This bill would provide that no reimbursement is required by this act for a specified reason.

Existing law requires specified businesses and corporations to file certain business-related information with the Secretary of State.

This bill would state the intent of the Legislature to enact legislation that requires the Secretary of State to request the beneficial owners of foreign-owned shell companies to disclose specified personal information.

Vote: MAJORITY   Appropriation: NO   Fiscal Committee: NOYES   Local Program: NOYES  

The people of the State of California do enact as follows:


SECTION 1.

 This act shall be known as the Corporate Transparency Act.
SEC. 2.

It is the intent of the Legislature to enact legislation that requires the Secretary of State to request the beneficial owners of foreign-owned shell companies to disclose their (1) full legal name, (2) date of birth, (3) current residential or business street address, and (4) unique identifying number from an acceptable identification document or Secretary of State identification number, if available.

SEC. 2.

 Section 2105 of the Corporations Code is amended to read:

2105.
 (a) A foreign corporation shall not transact intrastate business without having first obtained from the Secretary of State a certificate of qualification. To obtain that certificate it shall file, on a form prescribed by the Secretary of State, a statement and designation signed by a corporate officer or, in the case of a foreign association that has no officers, signed by a trustee stating:
(1) The name of the corporation, and, if the name does not comply with Section 201, an alternate name adopted pursuant to subdivision (b) of Section 2106.

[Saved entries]

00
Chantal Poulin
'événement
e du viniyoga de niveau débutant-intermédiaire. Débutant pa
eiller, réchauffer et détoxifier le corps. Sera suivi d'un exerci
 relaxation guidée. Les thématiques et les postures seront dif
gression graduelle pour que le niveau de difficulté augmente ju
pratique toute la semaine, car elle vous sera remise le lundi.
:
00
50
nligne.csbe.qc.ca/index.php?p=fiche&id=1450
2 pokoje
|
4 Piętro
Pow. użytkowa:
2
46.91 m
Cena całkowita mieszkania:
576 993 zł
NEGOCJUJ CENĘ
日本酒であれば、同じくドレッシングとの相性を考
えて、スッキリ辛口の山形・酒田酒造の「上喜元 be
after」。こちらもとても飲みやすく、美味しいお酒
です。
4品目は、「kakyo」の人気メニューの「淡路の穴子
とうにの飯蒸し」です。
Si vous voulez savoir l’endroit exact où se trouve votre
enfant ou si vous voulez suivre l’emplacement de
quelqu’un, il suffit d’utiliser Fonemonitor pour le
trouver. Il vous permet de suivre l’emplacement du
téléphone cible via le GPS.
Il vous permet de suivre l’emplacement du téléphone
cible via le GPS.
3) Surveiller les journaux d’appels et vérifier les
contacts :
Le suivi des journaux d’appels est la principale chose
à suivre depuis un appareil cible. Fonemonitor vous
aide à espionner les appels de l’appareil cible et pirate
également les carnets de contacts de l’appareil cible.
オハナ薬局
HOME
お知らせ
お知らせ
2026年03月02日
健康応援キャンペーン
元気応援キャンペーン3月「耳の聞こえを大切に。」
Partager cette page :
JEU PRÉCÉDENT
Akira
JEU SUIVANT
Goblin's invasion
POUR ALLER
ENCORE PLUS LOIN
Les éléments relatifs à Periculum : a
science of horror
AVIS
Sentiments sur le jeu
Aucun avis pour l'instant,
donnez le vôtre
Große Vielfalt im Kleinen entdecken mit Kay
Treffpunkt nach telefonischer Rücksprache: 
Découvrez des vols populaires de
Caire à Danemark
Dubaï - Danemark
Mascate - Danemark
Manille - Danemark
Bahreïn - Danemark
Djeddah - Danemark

What the task asks: Copy the Corporate Transparency Act bill text in full, reproducing every line without any change.

Answer:
This bill would provide that no reimbursement is required by this act for a specified reason.

Existing law requires specified businesses and corporations to file certain business-related information with the Secretary of State.

This bill would state the intent of the Legislature to enact legislation that requires the Secretary of State to request the beneficial owners of foreign-owned shell companies to disclose specified personal information.

Vote: MAJORITY   Appropriation: NO   Fiscal Committee: NOYES   Local Program: NOYES  

The people of the State of California do enact as follows:


SECTION 1.

 This act shall be known as the Corporate Transparency Act.
SEC. 2.

It is the intent of the Legislature to enact legislation that requires the Secretary of State to request the beneficial owners of foreign-owned shell companies to disclose their (1) full legal name, (2) date of birth, (3) current residential or business street address, and (4) unique identifying number from an acceptable identification document or Secretary of State identification number, if available.

SEC. 2.

 Section 2105 of the Corporations Code is amended to read:

2105.
 (a) A foreign corporation shall not transact intrastate business without having first obtained from the Secretary of State a certificate of qualification. To obtain that certificate it shall file, on a form prescribed by the Secretary of State, a statement and designation signed by a corporate officer or, in the case of a foreign association that has no officers, signed by a trustee stating:
(1) The name of the corporation, and, if the name does not comply with Section 201, an alternate name adopted pursuant to subdivision (b) of Section 2106.